One month from today, a record-setting race will be held in Toulouse, France. Teams from around the world will race nano-scale vehicles built from less than 100 individual atoms, at blistering speeds of up to five nanometres per hour. To put that in perspective, it would take these microscopic cars almost 23 years to travel 1mm.
Organised by the National Center for Scientific Research in France, the NanoCar Race, the first of its kind, will take place on a tiny highly-polished gold disc chilled to -270C, on tracks just 100 nanometres long. So how will spectators and teams see all the action? Through images created by the CNRS' customised scanning tunnelling microscope that features four scanning tips for observing, and piloting, the incredibly tiny race cars.
Because of those limitations only four teams will actually get to participate in the race. France, Switzerland, Germany, Japan, Austria and the United States, have all entered the competition, but the final race lineup doesn't appear to be available yet. We asked for the information but had not heard back at time of writing.

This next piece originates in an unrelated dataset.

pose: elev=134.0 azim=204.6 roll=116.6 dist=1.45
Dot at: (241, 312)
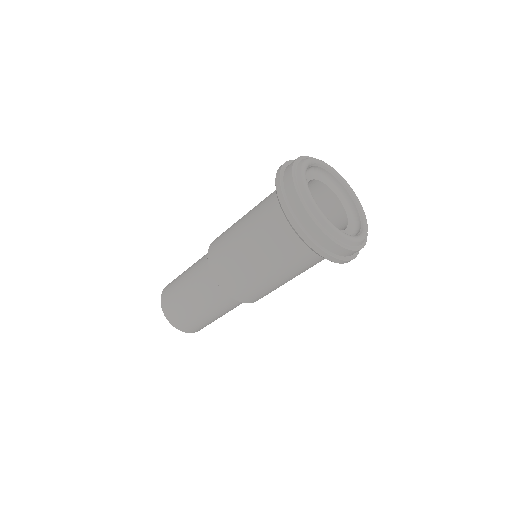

Though the cars can only be 100 atoms in size -- every racing league has its rules -- teams are free to design them however they think is ideal. Some work like tiny windmills, while others roll on four reels like the human-scale race cars we're more familiar with.
What's universal across all the nanocar racers, however, is that none of them have an engine. All of their power will instead come from the electron microscope's scanning tips, which will charge up the vehicles with electrons, activating whatever mechanism each team has engineered to send its car speeding off. As we noted before, the vehicles move just five nanometres per hour, so progress will be painstakingly slow, and there's always the chance the electrical charge will destroy the cars. After 36 hours, whichever team's vehicle has travelled the furthest will be given the checkered flag.
So why exactly is a race you can't see or hear exciting? The fringe benefit to the competition is that researchers will have to find new ways to build atomic-scale machines. One day, cars like these might be driving around the insides of our bodies as part of medical procedures. The automotive industry has benefited greatly from the breakthroughs and advancements made in auto racing, and hopefully, the same will happen for nano technology thanks to this competition. Just don't expect to see any spectacular multi-car pileups.